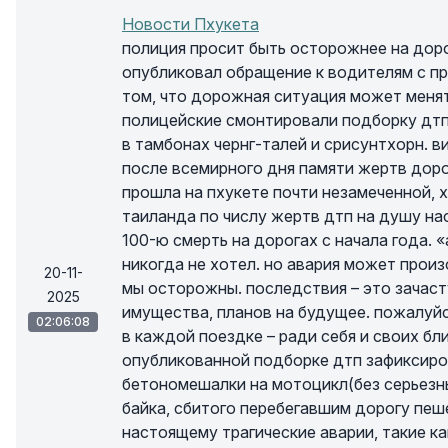
Новости Пхукета
полиция просит быть осторожнее на доро
опубликовал обращение к водителям с пр
том, что дорожная ситуация может меня
полицейские смонтировали подборку дтп
в тамбонах чернг-талей и срисунтхорн. в
после всемирного дня памяти жертв дор
прошла на пхукете почти незамеченной, 
таиланда по числу жертв дтп на душу на
100-ю смерть на дорогах с начала года. «
никогда не хотел. но авария может прои
20-11-
мы осторожны. последствия – это зачаст
2025
имущества, планов на будущее. пожалуй
02:06:08
в каждой поездке – ради себя и своих бли
опубликованной подборке дтп зафиксиро
бетономешалки на мотоцикл(без серьезн
байка, сбитого перебегавшим дорогу пеш
настоящему трагические аварии, такие к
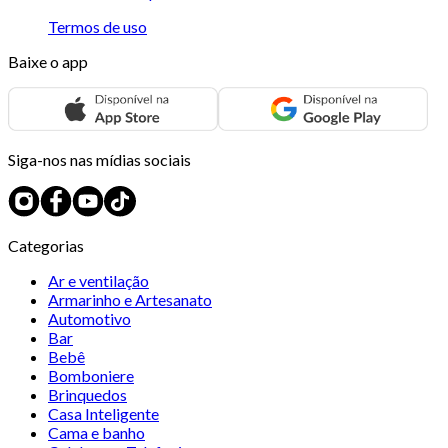
Termos de uso
Baixe o app
Siga-nos nas mídias sociais
Categorias
Ar e ventilação
Armarinho e Artesanato
Automotivo
Bar
Bebê
Bomboniere
Brinquedos
Casa Inteligente
Cama e banho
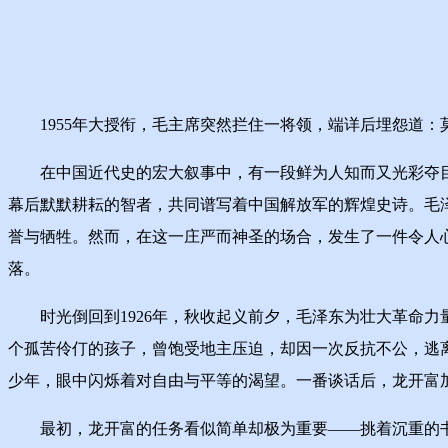
1955年大授衔，毛主席突然拦住一将领，端详后埋怨道：
在中国近代史的宏大叙事中，有一段鲜为人知而又光彩夺目的
幕后默默耕耘的智者，共同谱写着中国解放军的辉煌史诗。毛
誉与牺牲。然而，在这一庄严而神圣的场合，发生了一件令人
落。
时光倒回到1926年，秋收起义前夕，毛泽东为壮大革命力
个孤苦伶仃的孩子，曾饱受地主压迫，却因一次反抗不公，逃
少年，眼中闪烁着对自由与平等的渴望。一番谈话后，龙开富
最初，龙开富的任务看似简单却极为重要——挑着沉重的书箱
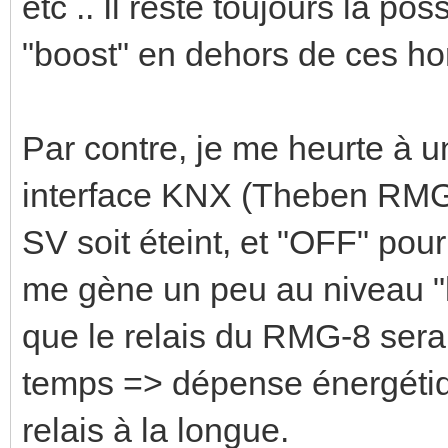
etc .. Il reste toujours la po
"boost" en dehors de ces h
Par contre, je me heurte à un
interface KNX (Theben RMG-8
SV soit éteint, et "OFF" pour
me gène un peu au niveau "lo
que le relais du RMG-8 sera
temps => dépense énergétique
relais à la longue.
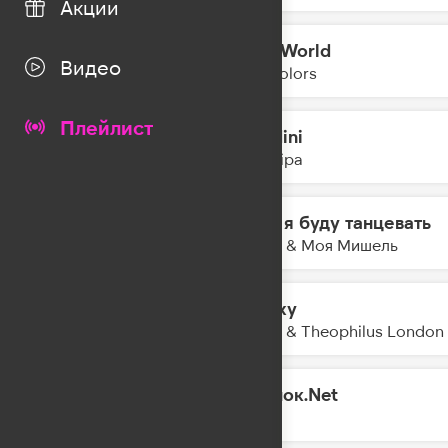
Акции
Mad World
10:37
Видео
Twocolors
Плейлист
Houdini
10:33
Dua Lipa
Если я буду танцевать
10:30
Баста & Моя Мишель
Galaxy
10:28
Kungs & Theophilus London
Одинок.Net
10:25
MOT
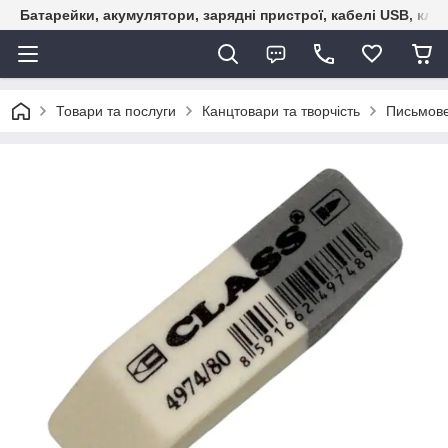
Батарейки, акумулятори, зарядні пристрої, кабелі USB, кле
Товари та послуги
Канцтовари та творчість
Письмов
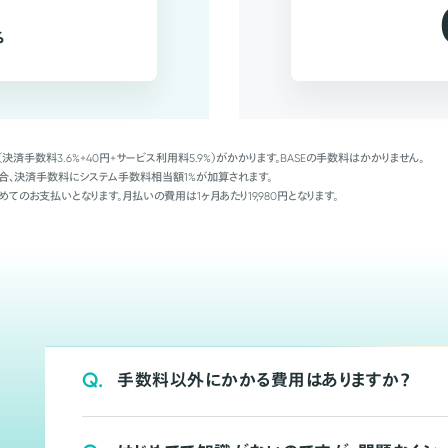
%
（決済手数料3.6%+40円+サービス利用料5.9%）がかかります。BASEの手数料はかかりません。
Palの場合、決済手数料にシステム手数料相当額1%が加算されます。
めてのお支払いとなります。月払いの費用は1ヶ月あたり19,980円となります。
Q.
手数料以外にかかる費用はありますか？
══════════
◆ The task: Rewrite the lines from the one containing "Termos de uso" through the one containing "最初，龙开富的任务看似简单却极为重要——挑着沉重的书箱", swapping "Automotivo" for "Veículos" and leaving everything else as it is. Leave the pictures out of your answer.

◆ Completed exercise:
Termos de uso
Baixe o app
Siga-nos nas mídias sociais
Categorias
Ar e ventilação
Armarinho e Artesanato
Veículos
Bar
Bebê
Bomboniere
Brinquedos
Casa Inteligente
Cama e banho
1955年大授衔，毛主席突然拦住一将领，端详后埋怨道：
在中国近代史的宏大叙事中，有一段鲜为人知而又光彩夺目的
幕后默默耕耘的智者，共同谱写着中国解放军的辉煌史诗。毛
誉与牺牲。然而，在这一庄严而神圣的场合，发生了一件令人
落。
时光倒回到1926年，秋收起义前夕，毛泽东为壮大革命力
个孤苦伶仃的孩子，曾饱受地主压迫，却因一次反抗不公，逃
少年，眼中闪烁着对自由与平等的渴望。一番谈话后，龙开富
最初，龙开富的任务看似简单却极为重要——挑着沉重的书箱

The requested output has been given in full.